Não faz sentido que o povo, embora deseducado e sem consciência ambiental, pague pela varrição das ruas e pela coleta dos resíduos sólidos. Mas é o que acontece. Fortunas dispendidas anualmente e que poderiam ter melhor destinação: saúde, educação, moradia, transporte, equipamentos de lazer.

Em todas as cidades acontece o mesmo. Garrafas pet, papelão, latinhas, sofás quebrados, colchões velhos, carcaças de geladeira e toda espécie de descarte fica nas ruas ou, pior do que isso, é arremessado nos cursos d'água que já foram rios. Hoje, canalizados, são condutores de sujeira e de veneno. Não há vida neles.

O resultado dessa falta de educação é a obstrução na rede de esgoto, pelo mau uso da tubulação. Resíduos sólidos são encontrados nas estações de tratamento de esgoto e nas estações produtoras de água de reuso. Se a população colaborasse, tudo se destinaria ao material orgânico, suscetível de aproveitamento e que vai se converter em fertilizante, depois de passar pela compostagem. Ou iria para a reciclagem, uma indústria que sustenta milhares de pessoas em todo o mundo.

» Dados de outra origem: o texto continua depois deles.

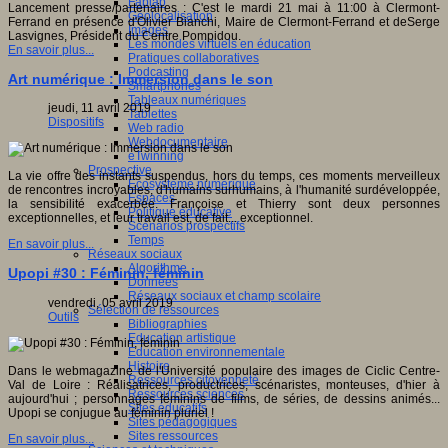
Fablab
Lancement presse/partenaires : C'est le mardi 21 mai à 11:00 à Clermont-
Géolocalisation
Ferrand en présence d'Olivier Bianchi, Maire de Clermont-Ferrand et deSerge
Images
Lasvignes, Président du Centre Pompidou.
Les mondes virtuels en éducation
En savoir plus...
Pratiques collaboratives
Podcasting
Art numérique : Immersion dans le son
Smartphones
Tableaux numériques
jeudi, 11 avril 2019
Tablettes
Dispositifs
Web radio
Webdocumentaire
eTwinning
Prospective
La vie offre des instants suspendus, hors du temps, ces moments merveilleux
Ecosystème numérique
de rencontres incroyables, d'humains surhumains, à l'humanité surdéveloppée,
Espaces
la sensibilité exacerbée. Françoise et Thierry sont deux personnes
Politique éducative
exceptionnelles, et leur travail est, de fait... exceptionnel.
Scénarios prospectifs
Temps
En savoir plus...
Réseaux sociaux
Algorithme
Upopi #30 : Féminin, féminin
Données
Réseaux sociaux et champ scolaire
vendredi, 05 avril 2019
Sélection de ressources
Outils
Bibliographies
Education artistique
Education environnementale
Histoire
Dans le webmagazine de l'Université populaire des images de Ciclic Centre-
Ressources citoyenneté
Val de Loire : Réalisatrices, productrices, scénaristes, monteuses, d'hier à
Ressources sciences
aujourd'hui ; personnages féminins de films, de séries, de dessins animés...
Sites éducatifs
Upopi se conjugue au féminin pluriel !
Sites pédagogiques
Sites ressources
En savoir plus...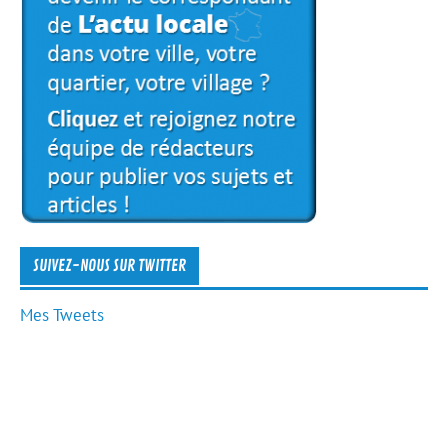
SUIVEZ-NOUS SUR TWITTER
Mes Tweets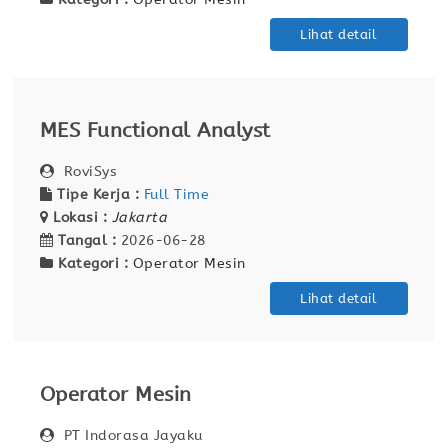
Lihat detail
MES Functional Analyst
RoviSys
Tipe Kerja :
Full Time
Lokasi :
Jakarta
Tangal :
2026-06-28
Kategori :
Operator Mesin
Lihat detail
Operator Mesin
PT Indorasa Jayaku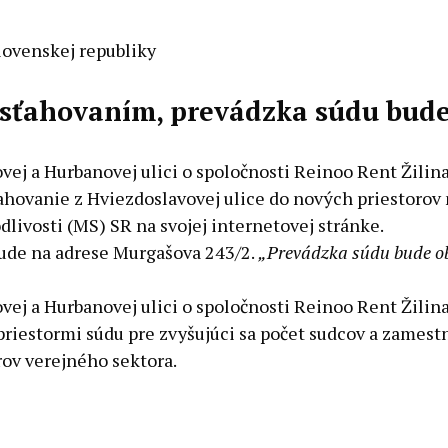
Slovenskej republiky
so sťahovaním, prevádzka súdu bu
ej a Hurbanovej ulici o spoločnosti Reinoo Rent Žilina
ahovanie z Hviezdoslavovej ulice do nových priestorov 
livosti (MS) SR na svojej internetovej stránke.
 bude na adrese Murgašova 243/2.
„Prevádzka súdu bude ob
vej a Hurbanovej ulici o spoločnosti Reinoo Rent Žilin
riestormi súdu pre zvyšujúci sa počet sudcov a zamestn
ov verejného sektora.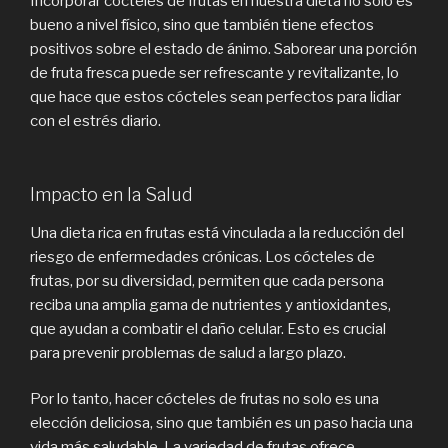
Incorporar cócteles de frutas en nuestra dieta no solo es
bueno a nivel físico, sino que también tiene efectos
positivos sobre el estado de ánimo. Saborear una porción
de fruta fresca puede ser refrescante y revitalizante, lo
que hace que estos cócteles sean perfectos para lidiar
con el estrés diario.
Impacto en la Salud
Una dieta rica en frutas está vinculada a la reducción del
riesgo de enfermedades crónicas. Los cócteles de
frutas, por su diversidad, permiten que cada persona
reciba una amplia gama de nutrientes y antioxidantes,
que ayudan a combatir el daño celular. Esto es crucial
para prevenir problemas de salud a largo plazo.
Por lo tanto, hacer cócteles de frutas no solo es una
elección deliciosa, sino que también es un paso hacia una
vida más saludable. La variedad de frutas ofrece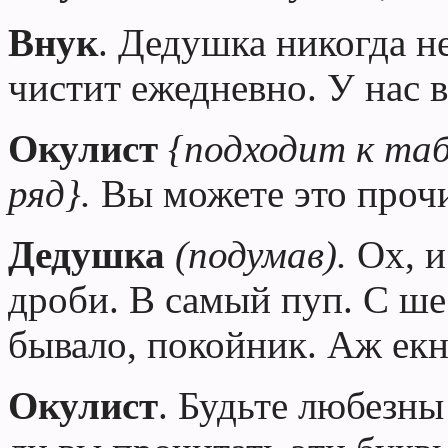
Внук
. Дедушка
никогда не
чистит ежедневно. У нас в
Окулист
{подходит к та
ряд}.
Вы можете это проч
Дедушка
(подумав).
Ох, и
дроби. В самый пуп. С ше
бывало, покойник. Аж екн
Окулист
. Будьте любезны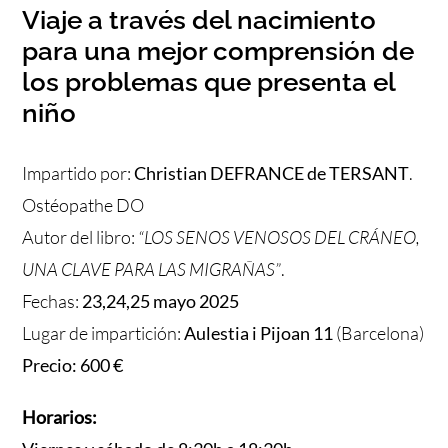
Viaje a través del nacimiento
para una mejor comprensión de
los problemas que presenta el
niño
Impartido por:
Christian DEFRANCE de TERSANT
.
Ostéopathe DO
Autor del libro:
“LOS SENOS VENOSOS DEL CRÁNEO,
UNA CLAVE PARA LAS MIGRAÑAS”
.
Fechas:
23,24,25 mayo 2025
Lugar de impartición:
Aulestia i Pijoan 11
(Barcelona)
Precio: 600 €
Horarios: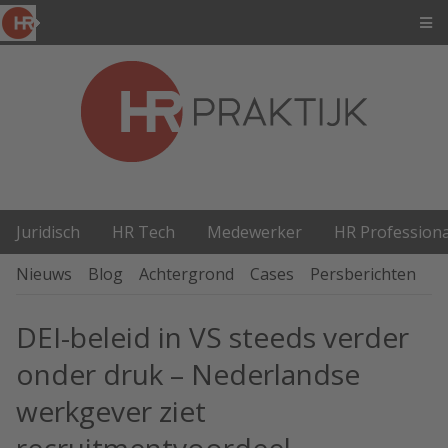
Juridisch
HR Tech
Medewerker
HR Professiona
Nieuws
Blog
Achtergrond
Cases
Persberichten
P
DEI-beleid in VS steeds verder
onder druk – Nederlandse
werkgever ziet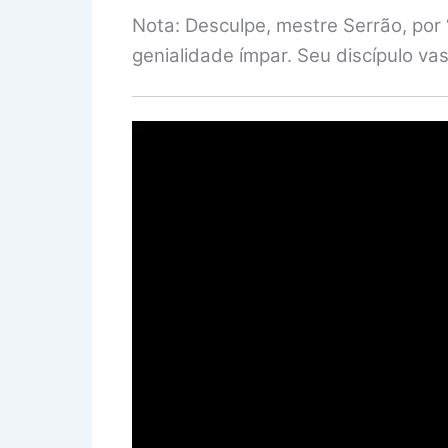
Nota: Desculpe, mestre Serrão, por 
genialidade ímpar. Seu discípulo va
Tocador
de
vídeo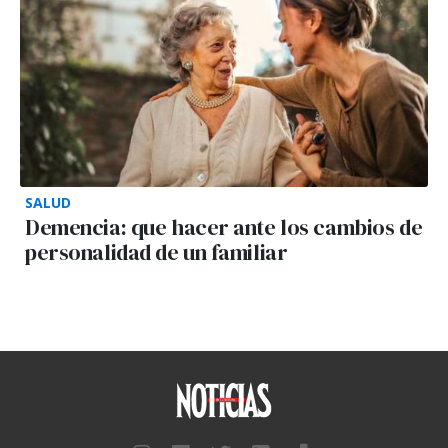
SALUD
Demencia: que hacer ante los cambios de
personalidad de un familiar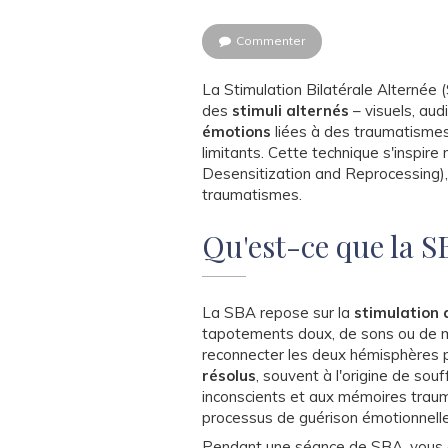
Commenter
La Stimulation Bilatérale Alternée 
des
stimuli alternés
– visuels, audi
émotions
liées à des traumatisme
limitants. Cette technique s'insp
Desensitization and Reprocessing), 
traumatismes.
Qu'est-ce que la S
La SBA repose sur la
stimulation
tapotements doux, de sons ou de m
reconnecter les deux hémisphères
résolus
, souvent à l'origine de so
inconscients et aux mémoires trau
processus de guérison émotionnelle
Pendant une séance de SBA, vous 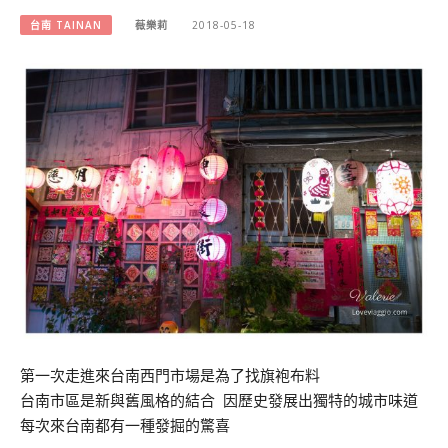
台南 TAINAN
薇樂莉
2018-05-18
第一次走進來台南西門市場是為了找旗袍布料
台南市區是新與舊風格的結合 因歷史發展出獨特的城市味道
每次來台南都有一種發掘的驚喜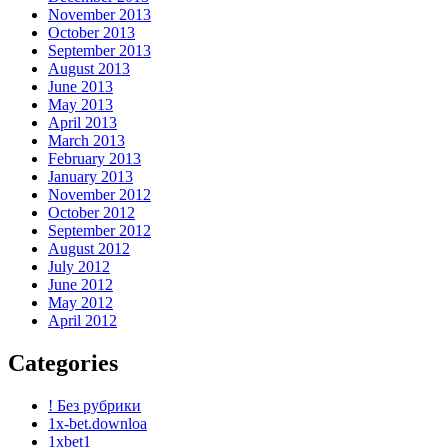
November 2013
October 2013
September 2013
August 2013
June 2013
May 2013
April 2013
March 2013
February 2013
January 2013
November 2012
October 2012
September 2012
August 2012
July 2012
June 2012
May 2012
April 2012
Categories
! Без рубрики
1x-bet.downloa
1xbet1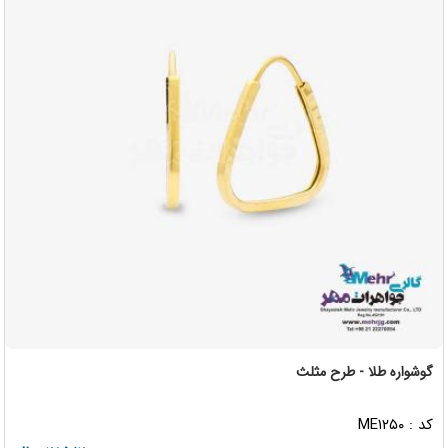
گوشواره طلا - طرح مثلث
کد : ME۱۲۵۰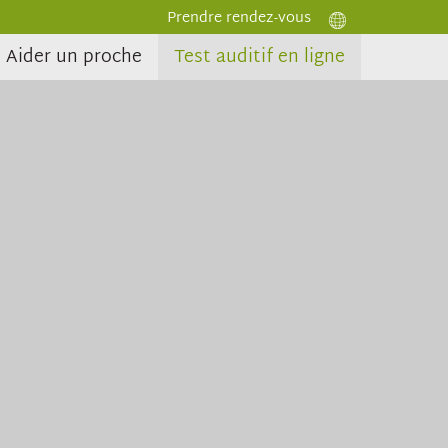
Prendre rendez-vous
Aider un proche
Test auditif en ligne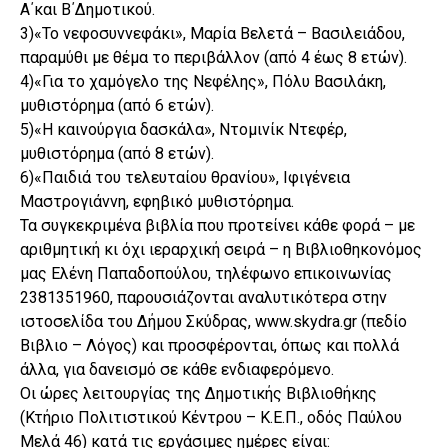
Α΄και Β΄Δημοτικού.
3)«Το νεφοσυννεφάκι», Μαρία Βελετά – Βασιλειάδου,
παραμύθι με θέμα το περιβάλλον (από 4 έως 8 ετών).
4)«Για το χαμόγελο της Νεφέλης», Πόλυ Βασιλάκη,
μυθιστόρημα (από 6 ετών).
5)«Η καινούργια δασκάλα», Ντομινίκ Ντεφέρ,
μυθιστόρημα (από 8 ετών).
6)«Παιδιά του τελευταίου θρανίου», Ιφιγένεια
Μαστρογιάννη, εφηβικό μυθιστόρημα.
Τα συγκεκριμένα βιβλία που προτείνει κάθε φορά – με
αριθμητική κι όχι ιεραρχική σειρά – η Βιβλιοθηκονόμος
μας Ελένη Παπαδοπούλου, τηλέφωνο επικοινωνίας
2381351960, παρουσιάζονται αναλυτικότερα στην
ιστοσελίδα του Δήμου Σκύδρας, www.skydra.gr (πεδίο
Βιβλιο – Λόγος) και προσφέρονται, όπως και πολλά
άλλα, για δανεισμό σε κάθε ενδιαφερόμενο.
Οι ώρες λειτουργίας της Δημοτικής Βιβλιοθήκης
(Κτήριο Πολιτιστικού Κέντρου – Κ.Ε.Π., οδός Παύλου
Μελά 46) κατά τις εργάσιμες ημέρες είναι: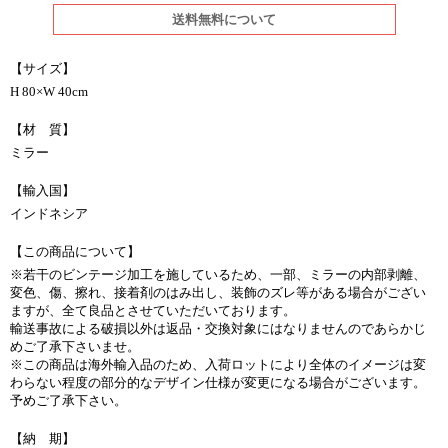
送料無料について
【サイズ】
H 80×W 40cm
【材 質】
ミラー
【輸入国】
インドネシア
【この商品について】
※若干のビンテージ加工を施しているため、一部、ミラーの内部剥離、
変色、傷、擦れ、接着剤のはみ出し、装飾のズレ等がある場合がござい
ますが、全て良品とさせていただいております。
輸送事故による破損以外は返品・交換対象にはなりませんのであらかじ
めご了承下さいませ。
※この商品は海外輸入品のため、入荷ロットにより全体のイメージは変
わらない程度の部分的なデザイン仕様が変更になる場合がございます。
予めご了承下さい。
【納 期】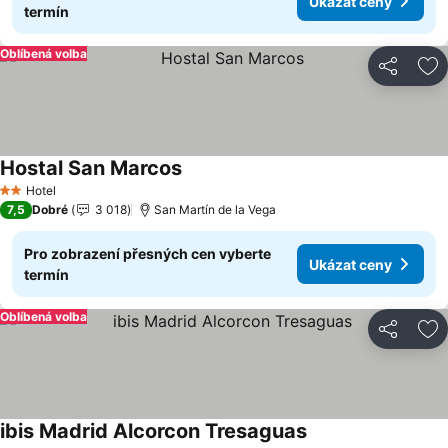
Ukázat ceny
termín
Oblíbená volba
Sdílet
Př
Hostal San Marcos
Hotel
2 Počet hvězdiček
7,5
Dobré
3 018
San Martín de la Vega
Pro zobrazení přesných cen vyberte
Ukázat ceny
termín
Oblíbená volba
Sdílet
Př
ibis Madrid Alcorcon Tresaguas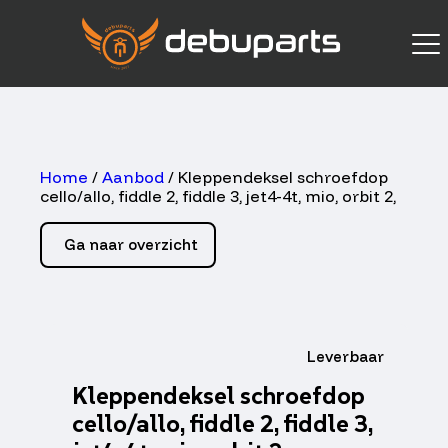
Home
/
Aanbod
/ Kleppendeksel schroefdop
cello/allo, fiddle 2, fiddle 3, jet4-4t, mio, orbit 2,
Ga naar overzicht
Leverbaar
Kleppendeksel schroefdop
cello/allo, fiddle 2, fiddle 3,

Por sinal que a reciclagem teve início no Brasil, não por consciência ecológica. Mas pela miséria dos catadores, esses heróis que limpam a cidade de tudo o que nós fazemos para emporcalhá-la.

O que dizer dos restos de construção civil, madeira aproveitável, objetos eletroeletrônicos e outros bens que a ignorância desperdiça?

Um atestado de desenvolvimento tardio - o chamado subdesenvolvimento - é o volume de dejetos que chega aos equipamentos de abastecimento de água. E a presença de "lixões", de "desmanches" e de "ferros-velhos". São meras lendas no mundo moderno, em países adiantados. Aqui entre nós, ainda são fantasmas, pesadelos, personagens que nos lembram o quanto falta para alcançarmos nível satisfatório e que não nos envergonhe, no cotejo com outros povos.